Another reason to think that the distinction is without a difference is that Habermas allows participants in an actual discourse to conduct advocatory discourses whereby they imaginatively project themselves into other people’s points of view. He must allow this because it would be impossible to conduct an actual discourse with “all affected” by a norm. So Habermas must allow that the constituency of all participants in an actual discourse might be small, at the limit two people, and that the constituency of “all affected” by a norm might consist of every moral agent and patient including the unborn. But with that degree of idealization, the difference between an ideal discourse conducted monologically and an actual but advocatory dialogue between real people has all but disappeared, and the cognitive superiority of the latter cannot be maintained.

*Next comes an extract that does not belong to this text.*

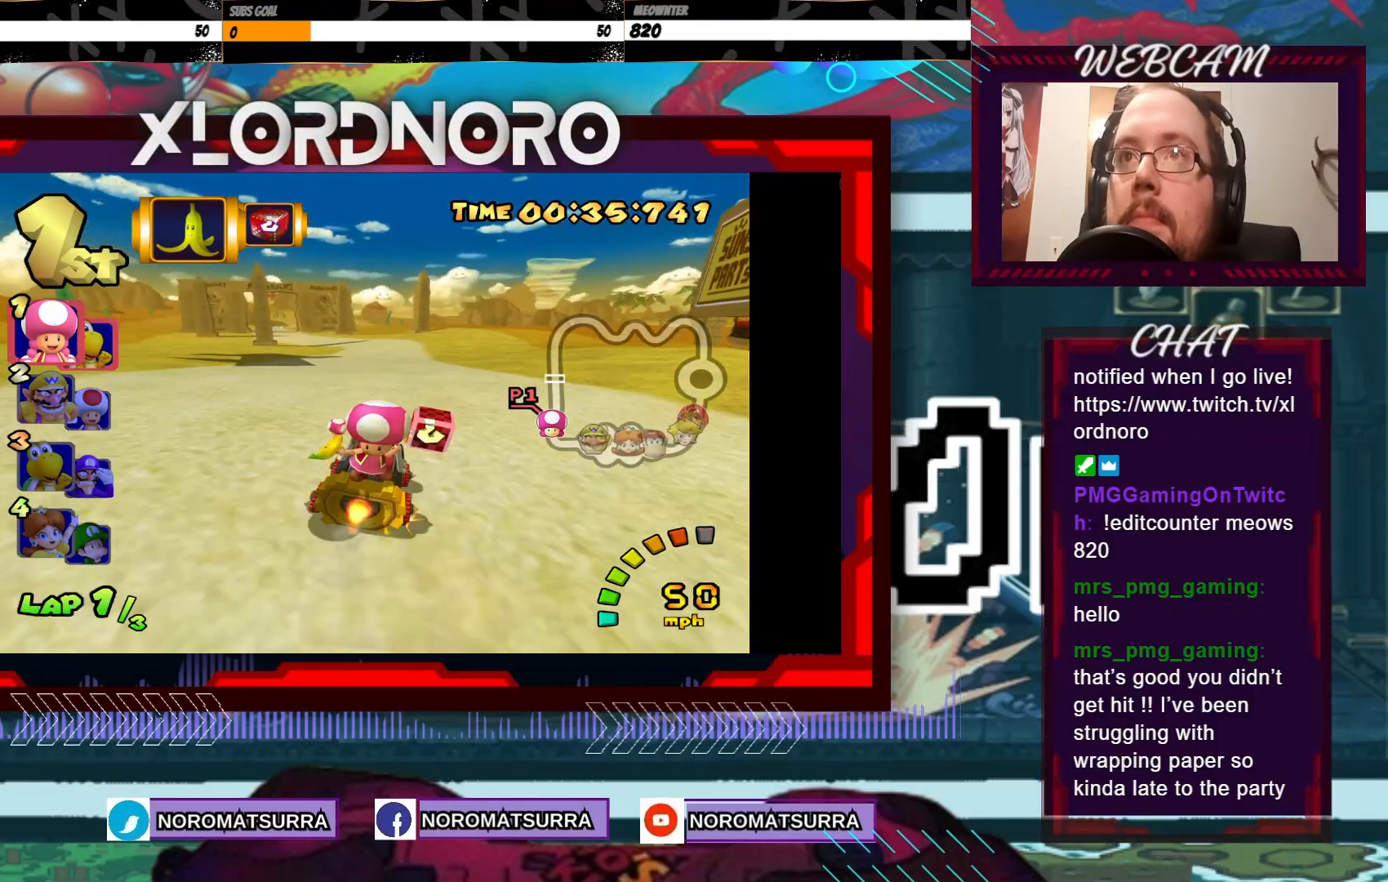
{"buttons": ["A"], "left_stick": "center", "events": [[250, "left_stick", "left"], [400, "left_stick", "center"]]}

3.7 Discourse Ethics and Critical Social Theory

Habermas claimed in Theory of Communicative Action that Adorno and Horkheimer’s critical theory failed to provide an adequate account “of its own normative foundations” (1981 [1984a: 374]) and that his own project was, by contrast the “beginning of a social theory concerned to validate its own critical standards” (1981 [1984a: xxxix]).

In Legitimation Crisis Habermas had explored the idea that critical social theory could find its point d’appui in “suppressed generalizable interests”, namely the unrealized rational potentials of modern society (1973a [1975: 111]). As we saw, and Habermas himself admits, he did not develop this approach in Theory of Communicative Action. He claimed that critical theory must refrain from “critically evaluating … forms of life and cultures … as a whole” and focused instead on investigating the way in which communicative pathologies arising from the colonization of the lifeworld hinder “learning potentials” (1981 [1984a: 383]). Critics such as Schnädelbach and Taylor countered that such an approach would only explicate critical or rational potentials, but never justify normative criticisms of society (Schnädelbach 1986 [1991]; Taylor 1986 [1991]). Recall that (U) is a moral principle that is supposed to validate norms containing generalizable interests. Some of Habermas’s supporters in the 1980s, for example, Honneth and Benhabib, argued that discourse ethics could serve as the account of the normative foundations that Habermas argued first generation critical theory was missing (Honneth 1985 [1991: 286]; Benhabib 1986: 279–81).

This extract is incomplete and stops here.